O novo grande modelo de linguagem português já foi apresentado publicamente. Chama-se AMALIA e tem assinatura INESC TEC

Chama-se AMALIA o mais recente grande modelo de linguagem (LLM – large language model, em inglês) português e o INESC TEC foi um dos parceiros deste projeto que foi apresentado publicamente no dia 1 de julho, no Centro de Inovação do Instituto Superior Técnico da Universidade de Lisboa.

O modelo de linguagem AMALIA – concebido de raiz para a realidade linguística e cultural portuguesa – já está disponível, em formato open source, na plataforma Hugging Face, desde ontem.

Em 18 meses, e com um investimento de 5,5 milhões de euros, o LLM português já é de acesso aberto, mas não estará disponível para utilização direta pelo público em geral.
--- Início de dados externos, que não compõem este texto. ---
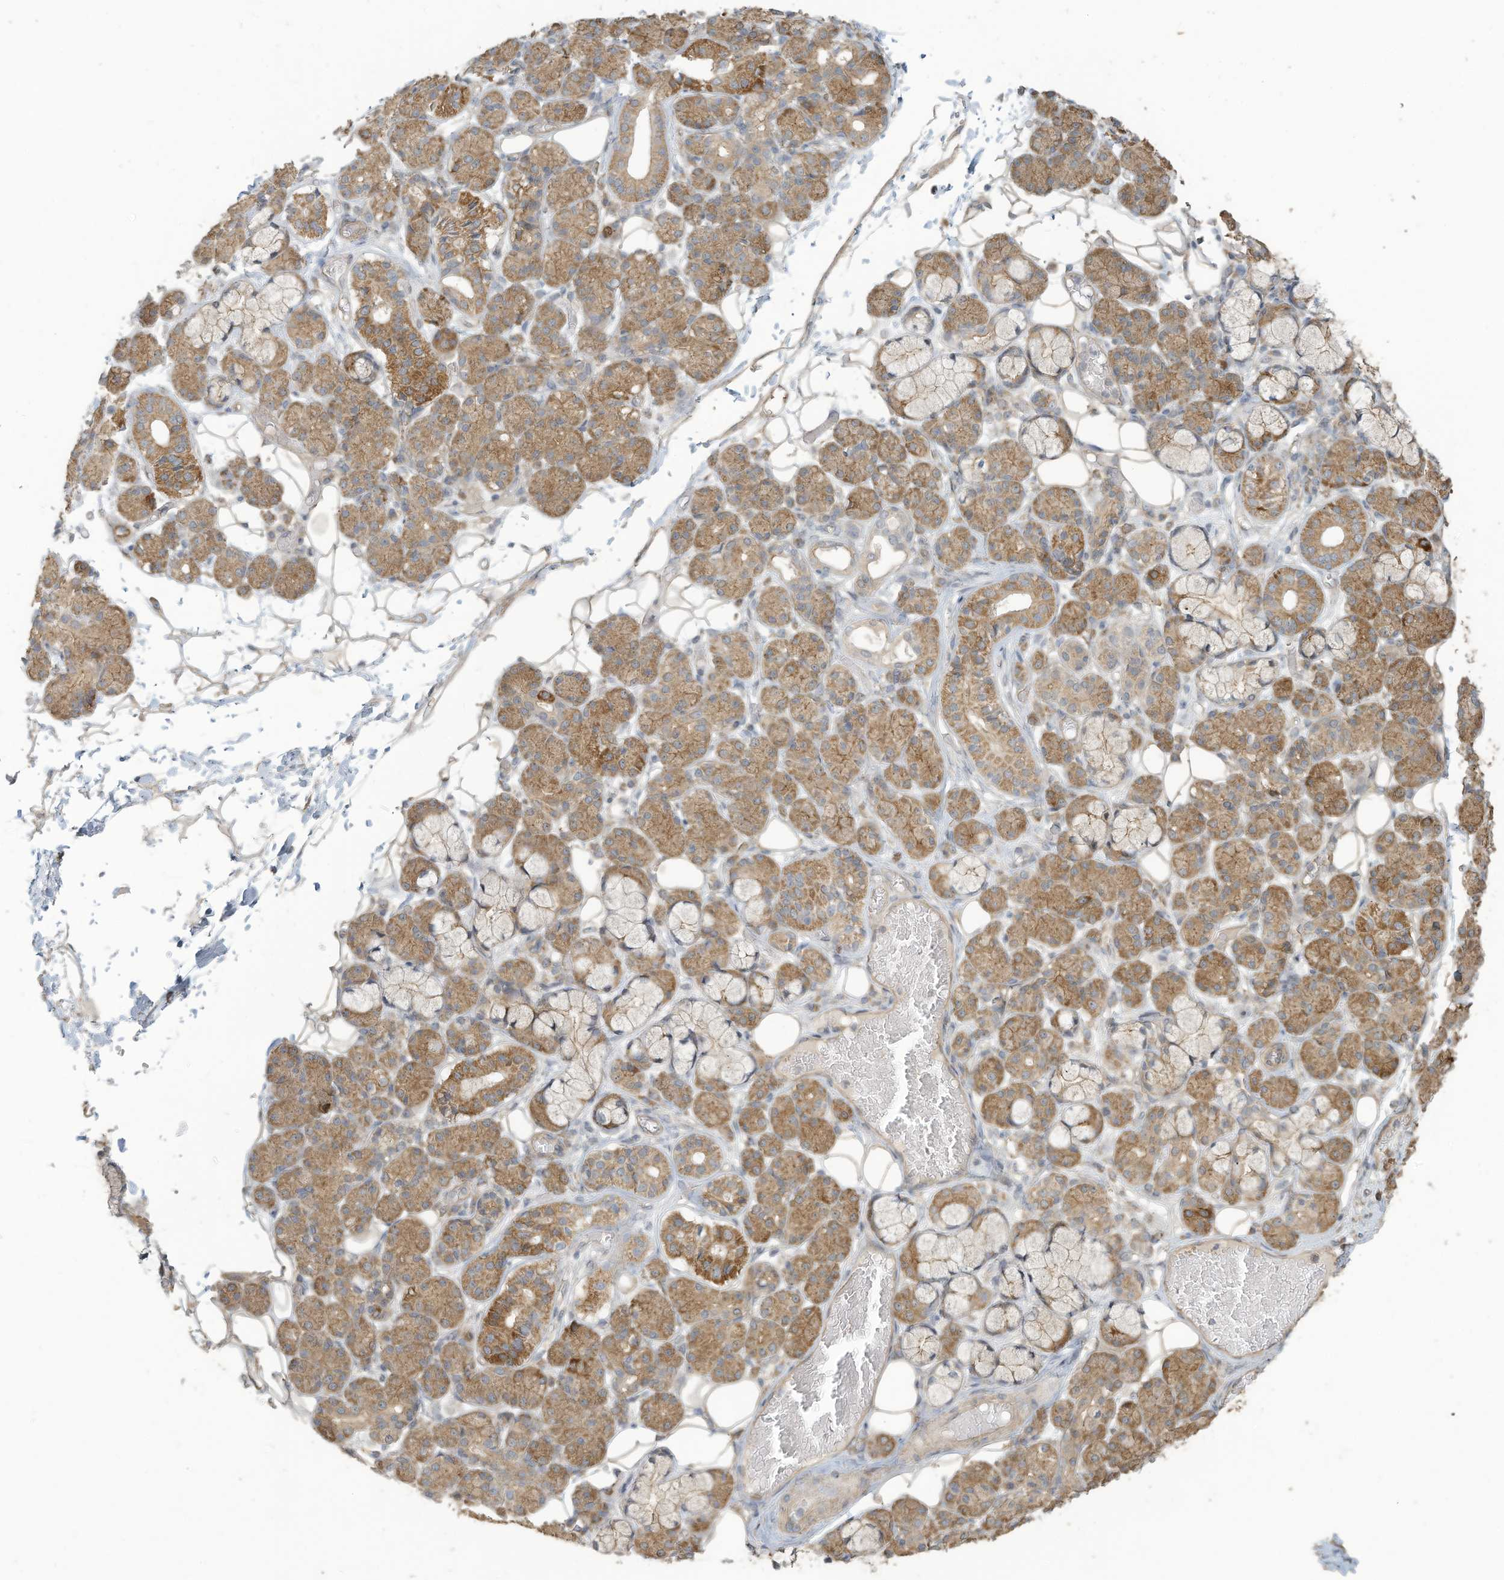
{"staining": {"intensity": "moderate", "quantity": ">75%", "location": "cytoplasmic/membranous"}, "tissue": "salivary gland", "cell_type": "Glandular cells", "image_type": "normal", "snomed": [{"axis": "morphology", "description": "Normal tissue, NOS"}, {"axis": "topography", "description": "Salivary gland"}], "caption": "The histopathology image exhibits immunohistochemical staining of unremarkable salivary gland. There is moderate cytoplasmic/membranous expression is identified in about >75% of glandular cells. The staining is performed using DAB (3,3'-diaminobenzidine) brown chromogen to label protein expression. The nuclei are counter-stained blue using hematoxylin.", "gene": "MAGIX", "patient": {"sex": "male", "age": 63}}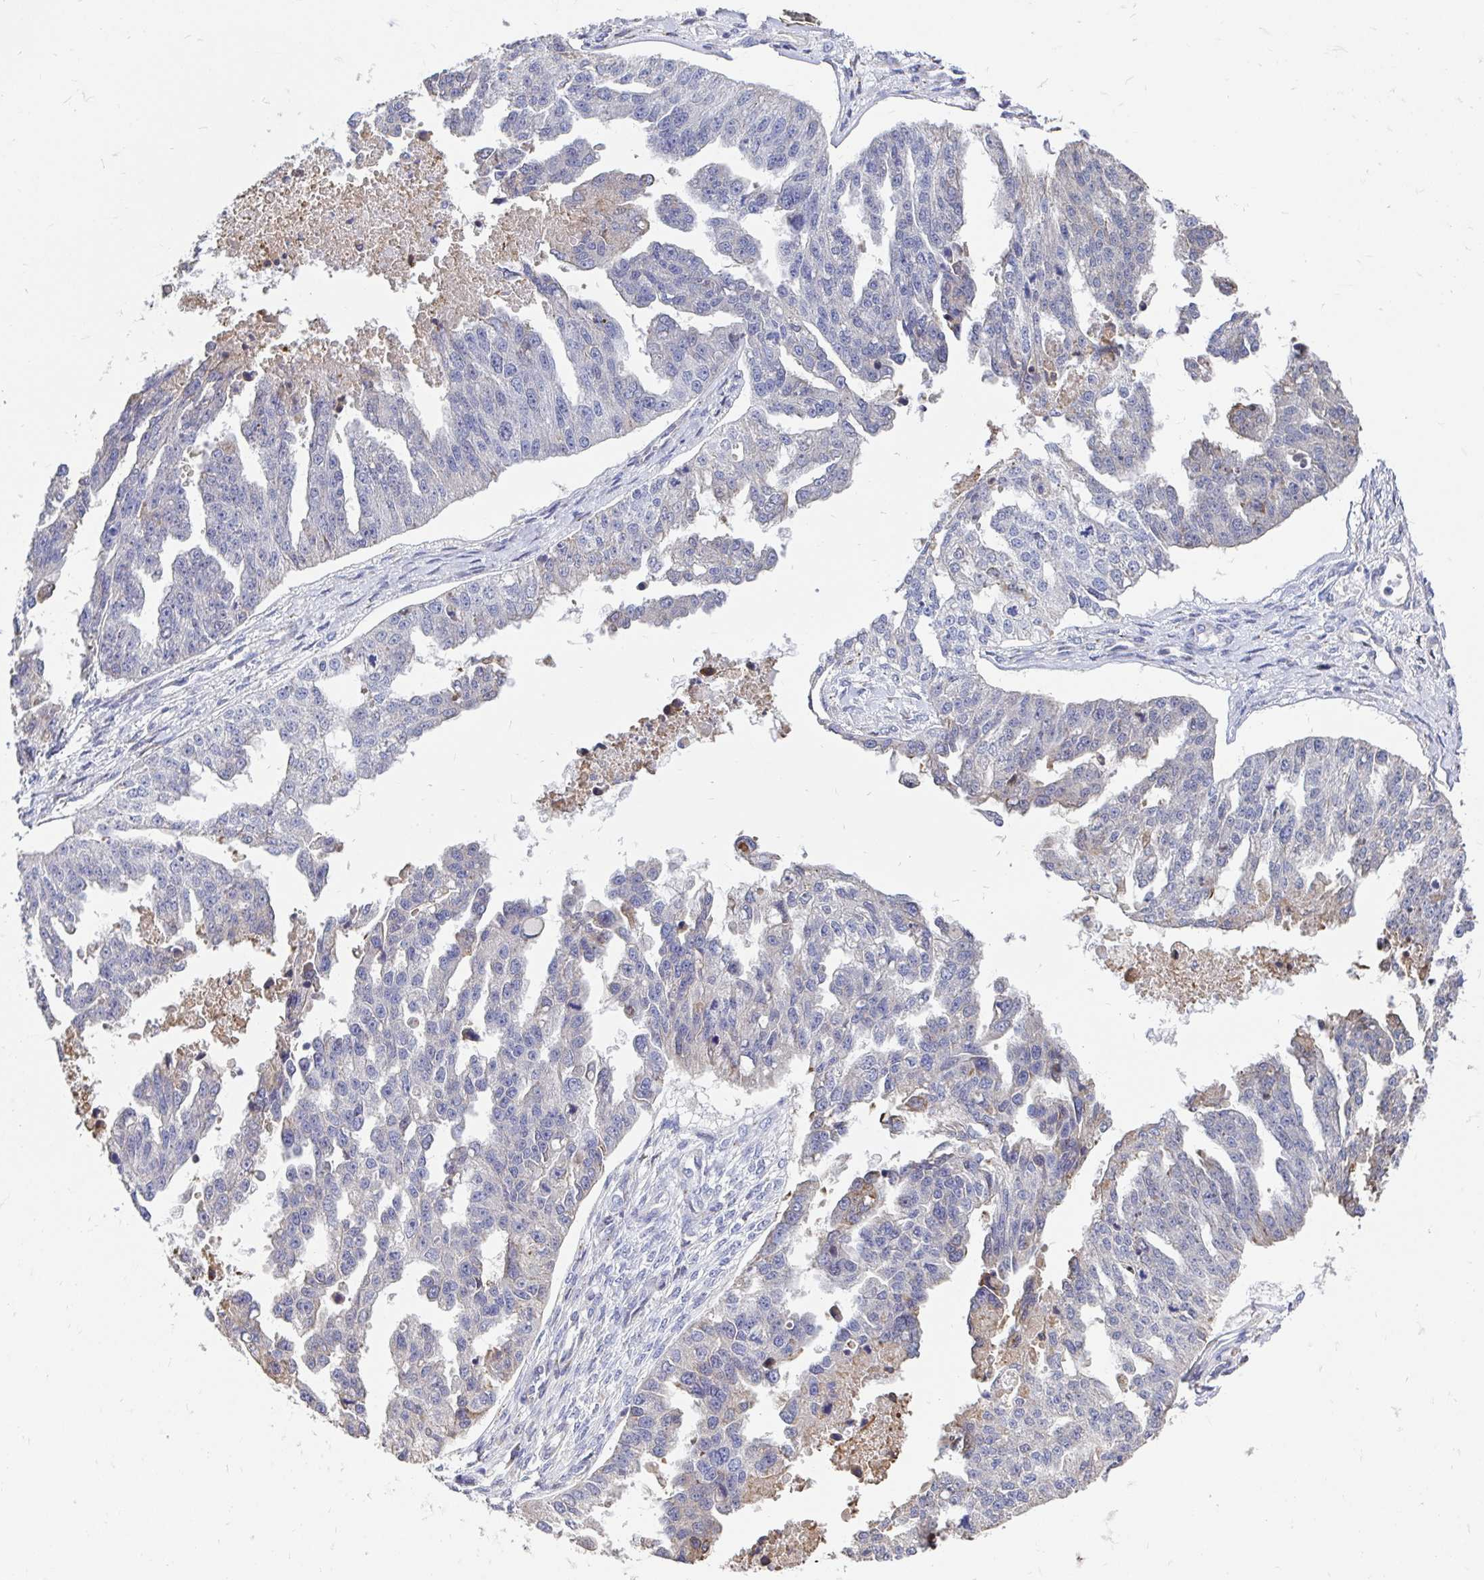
{"staining": {"intensity": "negative", "quantity": "none", "location": "none"}, "tissue": "ovarian cancer", "cell_type": "Tumor cells", "image_type": "cancer", "snomed": [{"axis": "morphology", "description": "Cystadenocarcinoma, serous, NOS"}, {"axis": "topography", "description": "Ovary"}], "caption": "High power microscopy image of an immunohistochemistry (IHC) photomicrograph of ovarian cancer, revealing no significant staining in tumor cells. The staining is performed using DAB brown chromogen with nuclei counter-stained in using hematoxylin.", "gene": "CDKL1", "patient": {"sex": "female", "age": 58}}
Concebido como um modelo base de código aberto, o AMALIA destina-se ao desenvolvimento de aplicações específicas, alimentadas por bases de dados próprias, em vez de funcionar como um chatbot generalista, como são os casos do ChatGPT ou do Claude.

No que diz respeito ao desenvolvimento do AMALIA, a equipa do INESC TEC envolvida foi responsável pelo domínio dos media em tarefas, tais como sumarização abstrativa de fontes, identificação de narrativas dominantes, deteção de técnicas de persuasão, geração automática de textos informativos ou criação de legendas para imagens.

“A participação do INESC TEC no AMALIA é importante porque mostra como o investimento continuado em ciência, capacidade tecnológica e parcerias institucionais pode dar origem a instrumentos concretos de autonomia nacional. O projeto traduz uma aposta em soberania digital, valorização da língua portuguesa e desenvolvimento de aplicações de elevado valor público. A equipa da U.Porto, da Universidade da Beira Interior (UBI) e do INESC TEC contribuiu em particular para o domínio dos media, uma área essencial para tratar informação pública complexa com maior rigor, contexto e clareza. Estamos totalmente disponíveis para colaborar nos próximos passos e para ir ainda mais além”, como disse João Claro, presidente do INESC TEC, que esteve na cerimónia pública de apresentação do AMALIA.

Os investigadores do INESC TEC que estiverem envolvidos no desenvolvimento do LLM português foram Alípio Jorge – agora vice-reitor da U. Porto -, Ricardo Campos – investigador do INESC TEC e docente na Universidade da Beira Interior (UBI), Sérgio Nunes – investigador do INESC TEC e docente na Faculdade de Engenharia da Universidade do Porto (FEUP) -, Nuno Guimarães investigador do INESC TEC e Purificação Silvano – colaboradora do INESC TEC e docente da Faculdade de Letras da Universidade do Porto (FLUP). No total estiveram envolvidos cerca de 20 investigadores, incluindo estudantes de diferentes graus académicos da Universidade do Porto e Universidade da Beira Interior.

O projeto foi coordenado pelo Instituto Superior Técnico e pela Universidade Nova de Lisboa/FCT e um dos seus coordenadores, o investigador João Magalhães, explicou que o modelo vai ser utilizado em aplicações específicas da administração pública. Assim, está prevista a sua utilização para o Gov.pt, o portal de serviços públicos do governo, onde o AMALIA será usado como assistente virtual para interação com os cidadãos.

O primeiro-ministro, Luís Montenegro, foi um dos protagonistas da apresentação pública – tais como outros intervenientes como o Ministro da Educação, Ciência e Inovação, Ministro da Reforma do Estado, entre outros – , onde explicou que, para Portugal, o AMALIA representa uma nova capacidade nacional, habilitando o país a enfrentar os próximos anos com maior autonomia, soberania e independência.

O AMALIA tem um website disponível com toda a informação necessária sobre este projeto e onde é possível, entre outros, verificar os domínios específicos onde se prevê a sua utilização. Para além do já referido – a administração pública -, está prevista a sua aplicação na educação, cultura e museus, media e ciência.

Fizeram parte do desenvolvimento do AMALIA investigadores da NOVA FCT, Instituto Superior Técnico, INESC TEC, Universidade do Porto, Universidade do Minho, Universidade de Coimbra, Universidade da Beira Interior, Universidade de Évora, além da Fundação para a Ciência e a Tecnologia, com destaque para o Arquivo.pt e a Agência para a Reforma Tecnológica do Estado.